* Work task *
Reproduce each line of the items below verbatim, keeping their order and line breaks.

:: Data under study

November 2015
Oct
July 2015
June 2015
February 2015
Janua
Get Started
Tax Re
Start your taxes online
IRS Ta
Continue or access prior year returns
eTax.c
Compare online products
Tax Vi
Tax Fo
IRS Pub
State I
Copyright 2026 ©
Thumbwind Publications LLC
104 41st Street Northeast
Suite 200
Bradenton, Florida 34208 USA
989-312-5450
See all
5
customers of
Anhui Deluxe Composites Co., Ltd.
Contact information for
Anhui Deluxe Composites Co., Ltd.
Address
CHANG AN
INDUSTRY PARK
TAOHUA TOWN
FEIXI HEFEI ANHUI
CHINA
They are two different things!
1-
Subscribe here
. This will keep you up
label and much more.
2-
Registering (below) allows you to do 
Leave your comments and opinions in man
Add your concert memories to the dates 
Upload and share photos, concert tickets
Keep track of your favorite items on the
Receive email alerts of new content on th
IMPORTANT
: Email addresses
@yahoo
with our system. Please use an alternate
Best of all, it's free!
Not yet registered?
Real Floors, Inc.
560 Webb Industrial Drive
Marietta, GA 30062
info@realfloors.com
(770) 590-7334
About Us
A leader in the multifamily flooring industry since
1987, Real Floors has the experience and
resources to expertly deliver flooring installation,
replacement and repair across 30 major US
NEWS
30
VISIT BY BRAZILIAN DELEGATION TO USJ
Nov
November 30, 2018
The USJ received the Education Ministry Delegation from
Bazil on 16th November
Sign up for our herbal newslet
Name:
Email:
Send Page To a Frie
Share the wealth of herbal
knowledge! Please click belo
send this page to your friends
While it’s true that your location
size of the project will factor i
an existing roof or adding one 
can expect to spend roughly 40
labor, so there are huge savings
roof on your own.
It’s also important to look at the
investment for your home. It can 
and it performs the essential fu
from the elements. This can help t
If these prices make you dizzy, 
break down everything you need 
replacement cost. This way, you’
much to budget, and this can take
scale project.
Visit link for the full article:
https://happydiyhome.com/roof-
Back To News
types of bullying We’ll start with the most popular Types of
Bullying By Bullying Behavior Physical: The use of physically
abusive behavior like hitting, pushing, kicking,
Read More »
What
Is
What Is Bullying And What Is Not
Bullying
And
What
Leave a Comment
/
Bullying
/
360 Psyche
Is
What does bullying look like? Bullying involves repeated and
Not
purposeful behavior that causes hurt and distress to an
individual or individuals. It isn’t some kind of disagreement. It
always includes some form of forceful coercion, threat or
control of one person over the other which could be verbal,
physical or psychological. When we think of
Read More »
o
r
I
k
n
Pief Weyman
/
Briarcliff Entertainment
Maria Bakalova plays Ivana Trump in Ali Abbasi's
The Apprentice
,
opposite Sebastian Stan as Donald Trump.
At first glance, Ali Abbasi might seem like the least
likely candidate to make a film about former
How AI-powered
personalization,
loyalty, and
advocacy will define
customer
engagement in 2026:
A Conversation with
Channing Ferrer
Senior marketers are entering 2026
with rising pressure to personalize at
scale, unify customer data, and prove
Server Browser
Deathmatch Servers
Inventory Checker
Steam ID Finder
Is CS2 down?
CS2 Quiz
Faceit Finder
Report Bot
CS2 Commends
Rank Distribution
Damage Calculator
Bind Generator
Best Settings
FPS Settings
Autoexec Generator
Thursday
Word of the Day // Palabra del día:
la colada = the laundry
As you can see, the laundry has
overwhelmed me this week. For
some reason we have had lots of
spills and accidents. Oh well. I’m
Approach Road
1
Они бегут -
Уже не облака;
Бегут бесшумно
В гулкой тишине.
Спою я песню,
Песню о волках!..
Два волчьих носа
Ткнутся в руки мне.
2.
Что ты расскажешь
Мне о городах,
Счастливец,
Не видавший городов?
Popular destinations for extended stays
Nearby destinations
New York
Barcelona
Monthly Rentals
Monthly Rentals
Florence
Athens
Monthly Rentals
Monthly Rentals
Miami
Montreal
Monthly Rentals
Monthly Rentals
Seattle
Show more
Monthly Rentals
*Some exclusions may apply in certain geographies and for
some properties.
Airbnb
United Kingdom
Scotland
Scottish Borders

::::

* Answer section *
November 2015
Oct
July 2015
June 2015
February 2015
Janua
Get Started
Tax Re
Start your taxes online
IRS Ta
Continue or access prior year returns
eTax.c
Compare online products
Tax Vi
Tax Fo
IRS Pub
State I
Copyright 2026 ©
Thumbwind Publications LLC
104 41st Street Northeast
Suite 200
Bradenton, Florida 34208 USA
989-312-5450
See all
5
customers of
Anhui Deluxe Composites Co., Ltd.
Contact information for
Anhui Deluxe Composites Co., Ltd.
Address
CHANG AN
INDUSTRY PARK
TAOHUA TOWN
FEIXI HEFEI ANHUI
CHINA
They are two different things!
1-
Subscribe here
. This will keep you up
label and much more.
2-
Registering (below) allows you to do 
Leave your comments and opinions in man
Add your concert memories to the dates 
Upload and share photos, concert tickets
Keep track of your favorite items on the
Receive email alerts of new content on th
IMPORTANT
: Email addresses
@yahoo
with our system. Please use an alternate
Best of all, it's free!
Not yet registered?
Real Floors, Inc.
560 Webb Industrial Drive
Marietta, GA 30062
info@realfloors.com
(770) 590-7334
About Us
A leader in the multifamily flooring industry since
1987, Real Floors has the experience and
resources to expertly deliver flooring installation,
replacement and repair across 30 major US
NEWS
30
VISIT BY BRAZILIAN DELEGATION TO USJ
Nov
November 30, 2018
The USJ received the Education Ministry Delegation from
Bazil on 16th November
Sign up for our herbal newslet
Name:
Email:
Send Page To a Frie
Share the wealth of herbal
knowledge! Please click belo
send this page to your friends
While it’s true that your location
size of the project will factor i
an existing roof or adding one 
can expect to spend roughly 40
labor, so there are huge savings
roof on your own.
It’s also important to look at the
investment for your home. It can 
and it performs the essential fu
from the elements. This can help t
If these prices make you dizzy, 
break down everything you need 
replacement cost. This way, you’
much to budget, and this can take
scale project.
Visit link for the full article:
https://happydiyhome.com/roof-
Back To News
types of bullying We’ll start with the most popular Types of
Bullying By Bullying Behavior Physical: The use of physically
abusive behavior like hitting, pushing, kicking,
Read More »
What
Is
What Is Bullying And What Is Not
Bullying
And
What
Leave a Comment
/
Bullying
/
360 Psyche
Is
What does bullying look like? Bullying involves repeated and
Not
purposeful behavior that causes hurt and distress to an
individual or individuals. It isn’t some kind of disagreement. It
always includes some form of forceful coercion, threat or
control of one person over the other which could be verbal,
physical or psychological. When we think of
Read More »
o
r
I
k
n
Pief Weyman
/
Briarcliff Entertainment
Maria Bakalova plays Ivana Trump in Ali Abbasi's
The Apprentice
,
opposite Sebastian Stan as Donald Trump.
At first glance, Ali Abbasi might seem like the least
likely candidate to make a film about former
How AI-powered
personalization,
loyalty, and
advocacy will define
customer
engagement in 2026:
A Conversation with
Channing Ferrer
Senior marketers are entering 2026
with rising pressure to personalize at
scale, unify customer data, and prove
Server Browser
Deathmatch Servers
Inventory Checker
Steam ID Finder
Is CS2 down?
CS2 Quiz
Faceit Finder
Report Bot
CS2 Commends
Rank Distribution
Damage Calculator
Bind Generator
Best Settings
FPS Settings
Autoexec Generator
Thursday
Word of the Day // Palabra del día:
la colada = the laundry
As you can see, the laundry has
overwhelmed me this week. For
some reason we have had lots of
spills and accidents. Oh well. I’m
Approach Road
1
Они бегут -
Уже не облака;
Бегут бесшумно
В гулкой тишине.
Спою я песню,
Песню о волках!..
Два волчьих носа
Ткнутся в руки мне.
2.
Что ты расскажешь
Мне о городах,
Счастливец,
Не видавший городов?
Popular destinations for extended stays
Nearby destinations
New York
Barcelona
Monthly Rentals
Monthly Rentals
Florence
Athens
Monthly Rentals
Monthly Rentals
Miami
Montreal
Monthly Rentals
Monthly Rentals
Seattle
Show more
Monthly Rentals
*Some exclusions may apply in certain geographies and for
some properties.
Airbnb
United Kingdom
Scotland
Scottish Borders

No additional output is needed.